Why did Microsoft buy Nokia’s phone division? Here’s the easy answer. In 2000 the combined market capitalization of Microsoft and Nokia totaled around $650 billion. Apple was an afterthought; worth only $15 billion.
By 2013, Microsoft and Nokia’s market cap had fallen by more than half, to $280 billion, while Apple went from afterthought to world domination. On the morning after Microsoft CEO Steve Ballmer communicated his "exciting news" to his employees, Apple was worth a cool $447 billion.
That’s the kind of brutal math that forces CEOs to step down from their companies. There’s been an explosion of tech press chatter on what the Microsoft-Nokia news means but it’s just not that complicated. The merger is a desperate move by two companies flailing to stay relevant in a mobile world dominated by Apple, Google and Samsung. The odds that it will work seem dim: There is absolutely no reason why turning 32,000 Nokia employees into Microsoft employees is going to make Windows smartphones any more attractive to a global audience.
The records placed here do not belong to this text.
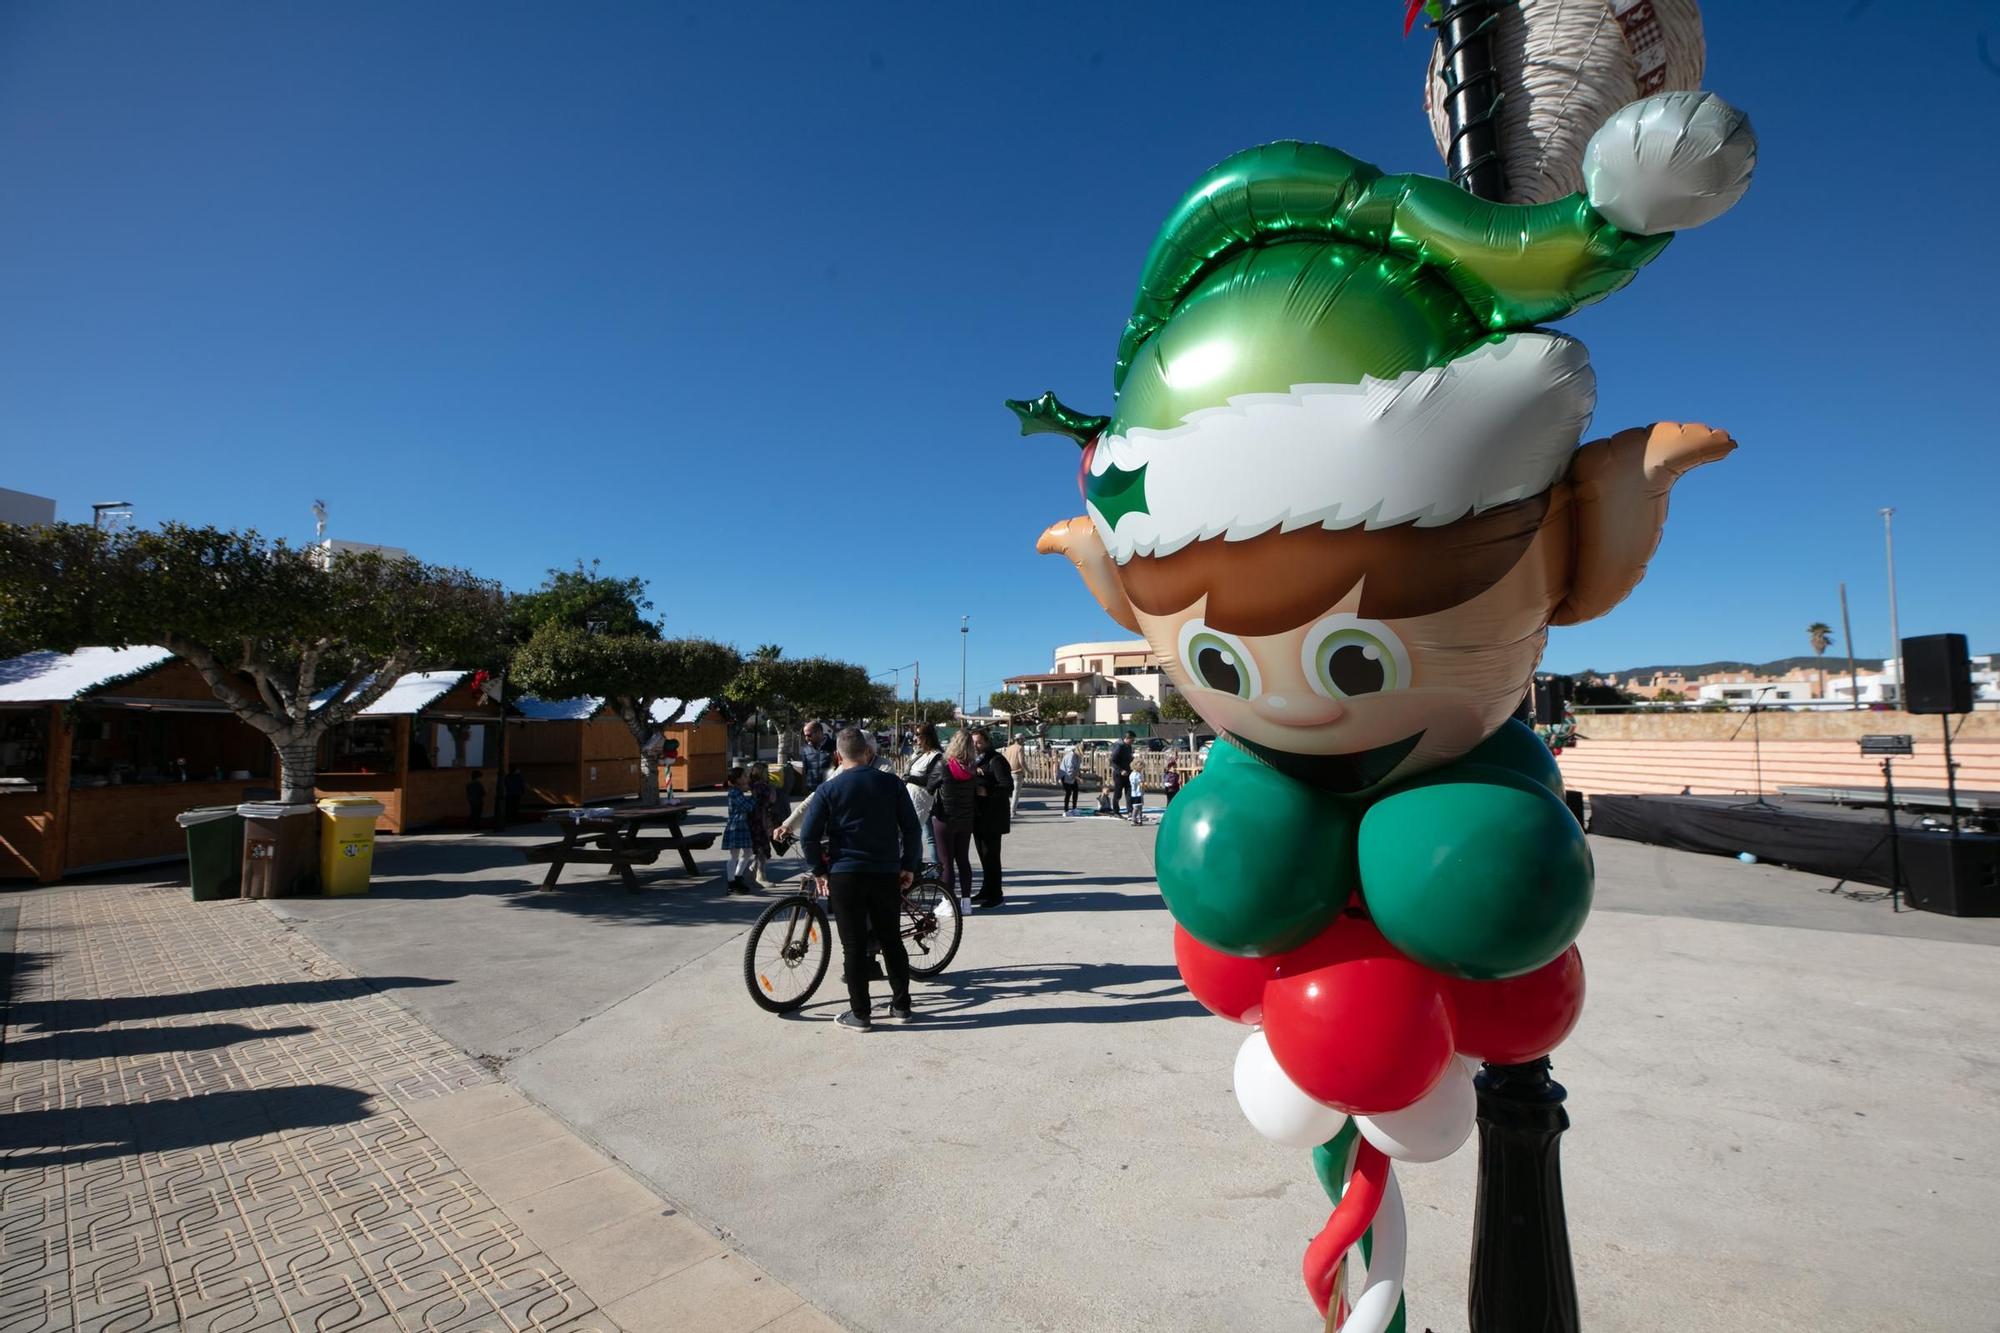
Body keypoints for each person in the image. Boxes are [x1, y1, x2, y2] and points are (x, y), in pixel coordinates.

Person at [796, 728, 920, 1032]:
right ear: (867, 753)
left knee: (852, 946)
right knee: (891, 940)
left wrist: (819, 870)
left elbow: (808, 836)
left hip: (845, 873)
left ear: (839, 756)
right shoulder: (892, 783)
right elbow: (912, 829)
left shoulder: (829, 789)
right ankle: (902, 1006)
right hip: (885, 872)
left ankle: (861, 1014)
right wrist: (909, 866)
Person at [930, 729, 978, 902]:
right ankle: (966, 902)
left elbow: (930, 786)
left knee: (946, 862)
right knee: (963, 860)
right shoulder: (973, 768)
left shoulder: (943, 765)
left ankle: (949, 903)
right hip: (965, 819)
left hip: (945, 819)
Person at [970, 728, 1012, 908]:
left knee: (992, 857)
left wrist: (987, 791)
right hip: (979, 817)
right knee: (983, 857)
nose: (975, 746)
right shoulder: (976, 761)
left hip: (993, 818)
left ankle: (996, 895)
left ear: (987, 741)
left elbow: (1007, 786)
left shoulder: (996, 760)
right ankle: (986, 890)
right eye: (973, 743)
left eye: (978, 742)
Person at [901, 724, 945, 872]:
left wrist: (911, 778)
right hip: (910, 799)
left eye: (918, 735)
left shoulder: (936, 756)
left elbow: (931, 780)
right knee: (918, 835)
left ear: (927, 737)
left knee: (924, 837)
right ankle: (918, 867)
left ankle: (934, 869)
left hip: (924, 801)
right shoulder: (919, 753)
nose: (915, 738)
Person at [722, 766, 759, 893]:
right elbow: (747, 807)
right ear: (737, 780)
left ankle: (738, 877)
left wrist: (748, 790)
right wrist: (754, 797)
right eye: (744, 776)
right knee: (734, 855)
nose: (747, 778)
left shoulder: (738, 791)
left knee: (748, 852)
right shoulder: (734, 792)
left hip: (742, 825)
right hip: (736, 826)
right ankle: (731, 882)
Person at [746, 760, 776, 884]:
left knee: (759, 846)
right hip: (761, 819)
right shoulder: (762, 786)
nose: (768, 773)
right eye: (766, 771)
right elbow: (772, 800)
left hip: (755, 819)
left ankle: (755, 868)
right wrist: (773, 789)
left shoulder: (753, 785)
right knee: (762, 847)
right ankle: (761, 875)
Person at [799, 720, 836, 793]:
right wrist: (804, 786)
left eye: (809, 735)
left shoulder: (834, 745)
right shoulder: (806, 749)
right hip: (812, 791)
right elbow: (805, 769)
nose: (806, 738)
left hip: (830, 789)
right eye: (805, 735)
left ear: (819, 732)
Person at [1003, 734, 1028, 819]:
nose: (1024, 742)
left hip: (1008, 772)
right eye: (1023, 740)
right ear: (1020, 740)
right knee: (1016, 793)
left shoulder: (1009, 748)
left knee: (1008, 792)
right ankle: (1012, 812)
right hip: (1017, 773)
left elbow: (1005, 760)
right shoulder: (1020, 748)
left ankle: (1007, 811)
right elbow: (1022, 761)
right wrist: (1028, 771)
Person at [1057, 744, 1081, 814]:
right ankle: (1066, 809)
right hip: (1065, 775)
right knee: (1068, 792)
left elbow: (1077, 767)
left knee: (1076, 790)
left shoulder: (1078, 756)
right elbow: (1069, 771)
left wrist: (1079, 774)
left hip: (1072, 776)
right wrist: (1078, 778)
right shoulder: (1071, 756)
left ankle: (1074, 808)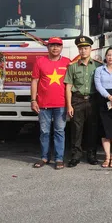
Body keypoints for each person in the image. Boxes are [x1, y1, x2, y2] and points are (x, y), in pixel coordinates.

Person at [31, 37, 71, 170]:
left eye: (58, 46)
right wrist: (33, 100)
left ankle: (59, 159)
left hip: (61, 104)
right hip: (43, 104)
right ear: (48, 47)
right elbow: (35, 81)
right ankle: (44, 157)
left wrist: (70, 104)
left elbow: (70, 84)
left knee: (60, 131)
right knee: (44, 132)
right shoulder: (40, 61)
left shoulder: (67, 62)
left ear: (61, 48)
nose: (55, 48)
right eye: (52, 45)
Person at [65, 36, 102, 167]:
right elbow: (68, 86)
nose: (83, 51)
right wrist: (69, 105)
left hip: (93, 100)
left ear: (91, 49)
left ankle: (91, 155)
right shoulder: (72, 67)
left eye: (86, 48)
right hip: (77, 100)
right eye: (80, 48)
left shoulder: (98, 66)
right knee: (76, 129)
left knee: (92, 129)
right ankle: (75, 156)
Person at [94, 47, 112, 168]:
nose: (111, 57)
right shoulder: (99, 70)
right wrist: (109, 97)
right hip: (103, 100)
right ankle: (107, 157)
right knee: (105, 130)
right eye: (109, 55)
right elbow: (98, 85)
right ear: (105, 57)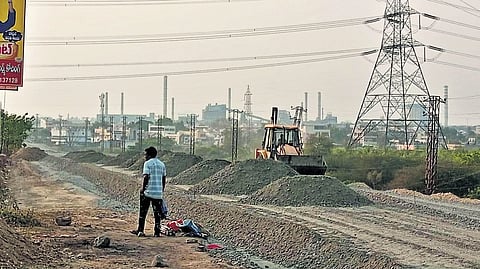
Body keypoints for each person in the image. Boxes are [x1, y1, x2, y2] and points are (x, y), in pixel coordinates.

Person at [130, 146, 166, 237]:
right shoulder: (162, 164)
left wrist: (143, 188)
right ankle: (157, 232)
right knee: (157, 214)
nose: (144, 156)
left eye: (145, 155)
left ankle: (140, 230)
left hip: (148, 192)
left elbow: (146, 177)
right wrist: (161, 190)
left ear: (149, 155)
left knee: (143, 212)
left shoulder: (147, 164)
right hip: (158, 193)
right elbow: (163, 179)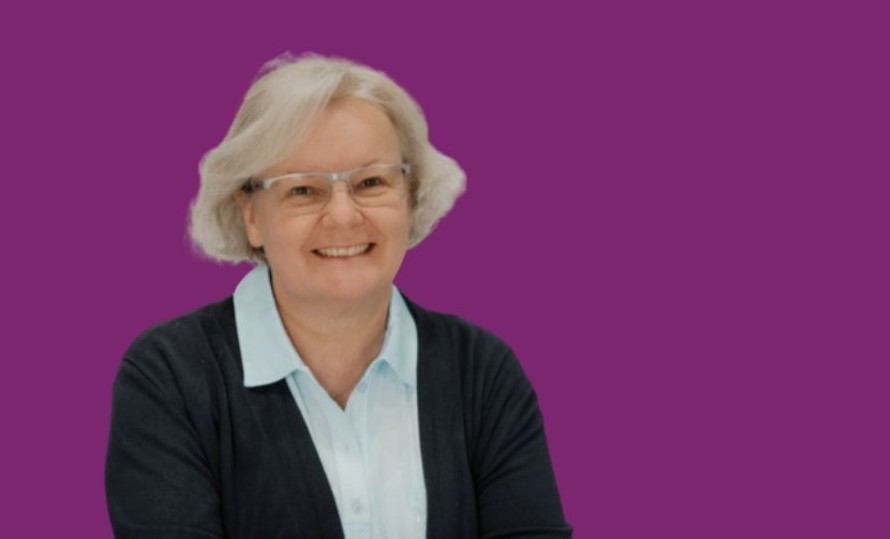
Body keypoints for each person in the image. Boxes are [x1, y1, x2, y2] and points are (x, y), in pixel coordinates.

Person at [105, 53, 571, 539]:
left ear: (410, 197)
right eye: (303, 190)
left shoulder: (482, 372)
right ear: (251, 215)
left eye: (371, 182)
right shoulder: (169, 378)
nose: (344, 216)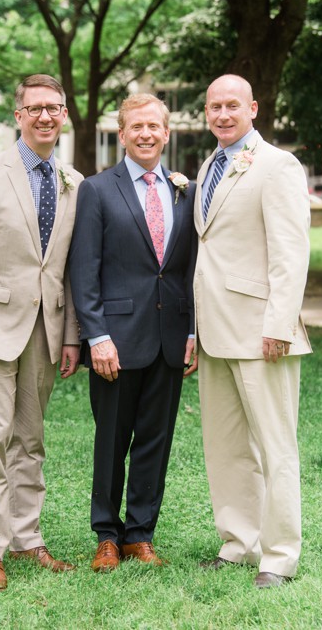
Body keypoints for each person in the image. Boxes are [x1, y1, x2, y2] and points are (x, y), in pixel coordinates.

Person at [0, 74, 82, 590]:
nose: (45, 116)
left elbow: (69, 268)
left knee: (31, 441)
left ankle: (28, 539)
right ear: (18, 115)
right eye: (36, 108)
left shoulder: (74, 181)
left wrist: (71, 335)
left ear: (64, 114)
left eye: (54, 107)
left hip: (45, 331)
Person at [69, 93, 197, 572]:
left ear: (167, 133)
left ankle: (139, 533)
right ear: (121, 135)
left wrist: (192, 332)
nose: (146, 134)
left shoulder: (186, 189)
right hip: (116, 342)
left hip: (170, 336)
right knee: (112, 439)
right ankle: (106, 533)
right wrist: (95, 336)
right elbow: (85, 269)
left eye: (154, 126)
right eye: (136, 126)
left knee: (155, 440)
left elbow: (188, 270)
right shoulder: (99, 190)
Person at [193, 74, 312, 589]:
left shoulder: (277, 165)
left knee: (274, 446)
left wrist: (279, 324)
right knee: (225, 446)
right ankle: (238, 542)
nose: (223, 114)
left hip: (262, 330)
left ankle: (279, 556)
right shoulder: (207, 166)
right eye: (215, 106)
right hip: (214, 328)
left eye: (232, 106)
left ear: (253, 109)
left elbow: (291, 251)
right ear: (205, 112)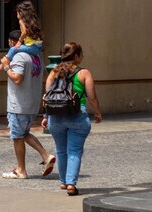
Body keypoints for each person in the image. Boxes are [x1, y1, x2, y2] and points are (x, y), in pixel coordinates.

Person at [45, 42, 102, 197]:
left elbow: (48, 97)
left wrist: (46, 116)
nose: (82, 57)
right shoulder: (84, 73)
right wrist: (97, 112)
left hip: (56, 117)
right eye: (81, 54)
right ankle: (71, 184)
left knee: (60, 150)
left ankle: (63, 182)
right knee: (74, 150)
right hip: (77, 115)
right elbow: (92, 96)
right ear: (76, 56)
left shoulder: (54, 72)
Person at [0, 29, 55, 181]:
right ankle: (46, 155)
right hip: (32, 103)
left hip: (18, 104)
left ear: (13, 42)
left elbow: (17, 79)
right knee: (24, 133)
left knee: (17, 137)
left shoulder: (19, 56)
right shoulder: (36, 57)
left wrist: (6, 67)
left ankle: (21, 170)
So forget about all that. The best one can say for the headline news is that Microsoft is going down swinging. But the most interesting thing one can say has nothing to do with whether the Nokia gambit will make it easier for Microsoft to land a punch on its competitors. The real news here is the confirmation that software and hardware are no longer two separate tech industry sectors. Once upon a time, Apple was the eccentric outlier, quixotically determined to control both the hardware and software of its devices. Now that Google has bought Motorola and Microsoft has bought Nokia, Apple’s archaic structure is suddenly the industry norm.
And that’s just weird – that’s not how the mode of production during late capitalism was supposed to play out. The 21st century was all about outsourcing and subcontracting and breaking down the industrial process into as many modular components as possible that could be most efficiently done by independent entities. "Vertical" integration was supposed to be hopelessly inefficient, a concept that died with U.S. Steel and Standard Oil. In our new world, some bright-eyed entrepreneur comes up with an idea, secures venture capital from California, locates programmers in Bangalore, signs up hardware manufacturers in Taiwan and gets the gadget assembled in China.
And yet here we are again, watching the gradual realignment of the mobile tech sector into a handful of integrated goliaths. Call it the New Tech Tribalism. When you choose your next phone, you won't just be picking a particular set of features at a certain price point, you'll be betting on the combined powers and artistry of a unified software and hardware conglomerate. You will be buying, more than ever, into a cult of smartphone personality, characterized by design choices optimized for specific hardware configurations.
Apple's eccentricity is now the industry standard. Did anyone see that coming, back in 2000?